3). The existence of a neutral element

4). The presence of inverses.

i). Is not associative since starting at 1, there is no path to 3 or 4 (The definition of associativity states that "$\displaystyle \forall g_1, g_2 \in G \exists g_3 \in G s.t g_1g_2=g_3$". Here the "$\displaystyle \forall g_1, g_2$" statement fails.).

All the other properties hold.

Therefore i) is not a subgroup of$\displaystyle S_4$.

ii). For this case, all the properties hold except for the presence of a neutral element. Starting at any of 1,2,3 or 4 there is no path that takes either of these numbers back to themselves without stopping at another number first.

Hence ii). is not a subgroup of $\displaystyle S_4$.

iii). All the properties hold for this set.

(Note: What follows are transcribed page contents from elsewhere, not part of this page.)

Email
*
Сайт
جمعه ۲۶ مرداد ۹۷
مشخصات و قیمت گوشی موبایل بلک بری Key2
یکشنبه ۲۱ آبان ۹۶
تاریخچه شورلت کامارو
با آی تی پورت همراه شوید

Therefore iii). is a subgroup of $\displaystyle S_4$.

iv). All the properties once again hold except for associativity. Starting from 1,2 or 4 it is impossible to get to 3.

Therefore iv). is not a subgroup.

I think I have done this correctly but my answers to i) and iv) are the same. There is also only one property for a subgroup failing each time.

I would appreciate it if someone could check these answers and see if it is what they would put.